Informations complémentaires

Bibliographie

  • Fischer FB, Deml MJ, Mäusezahl D. Legionnaires’ disease – a qualitative study on Swiss physicians’ approaches to the diagnosis and treatment of community-acquired pneumonia. Swiss Med Wkly. 2022 May 2 [cited 2024 Jul. 16];152(1718):w30157. Available from: https://smw.ch/index.php/smw/article/view/3190.
  • Fischer FB, Fanderl J, Mäusezahl D, Wymann MN. Évolution dans le temps et influence de différents facteurs sur la distribution géographique de la maladie du légionnaire en Suisse. OFSP Bulletin 2022 ; no 3 : 8-11.
  • Office fédéral de la santé publique. Maladie du légionnaire : rapport de situation Suisse 2022. 2024. Disponible sur : Légionellose (maladie du légionnaire).
  • European Centre for Disease Prevention and Control (ecdc), Surveillance Atlas of Infectious Diseases (europa.eu), accessed 18th June 2026.
  • Fischer FB, Schmutz C, Gaia V, Mäusezahl D. Legionnaires’ disease on the rise in Switzerland: A denominator-based analysis of national diagnostic data, 2007–2016. Int J Environ Res Public Health. 2020;17(19):7343. PubMed PMID: doi: https://doi.org/10.3390/ijerph17197343.

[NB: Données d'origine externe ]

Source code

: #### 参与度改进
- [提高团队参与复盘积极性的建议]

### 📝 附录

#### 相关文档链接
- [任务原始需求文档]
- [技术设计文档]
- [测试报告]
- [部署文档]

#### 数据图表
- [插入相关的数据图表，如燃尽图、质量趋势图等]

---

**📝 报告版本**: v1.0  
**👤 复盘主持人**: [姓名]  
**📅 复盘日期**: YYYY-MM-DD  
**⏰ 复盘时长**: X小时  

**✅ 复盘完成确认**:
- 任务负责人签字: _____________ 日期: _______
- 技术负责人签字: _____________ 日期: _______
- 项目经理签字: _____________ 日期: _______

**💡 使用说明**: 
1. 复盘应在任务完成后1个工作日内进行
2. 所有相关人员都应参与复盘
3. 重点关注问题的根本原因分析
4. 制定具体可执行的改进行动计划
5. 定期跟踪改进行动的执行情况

  • Office fédéral de la statistique. Espérance de vie. 2024. Disponible sur : Espérance de vie | Office fédéral de la statistique OFS.
  • Han XY (2021) Effects of climate changes and road exposure on the rapidly rising legionellosis incidence rates in the United States. PLoS ONE 16(4): e0250364. https://doi.org/10.1371/journal.pone.0250364.
  • Office fédéral de la santé publique et Office fédéral de la sécurité alimentaire et des affaires vétérinaires. Légionelles et légionellose : recommandations OFSP/OSAV. 2018. Disponible sur : Eau de douche et de baignade.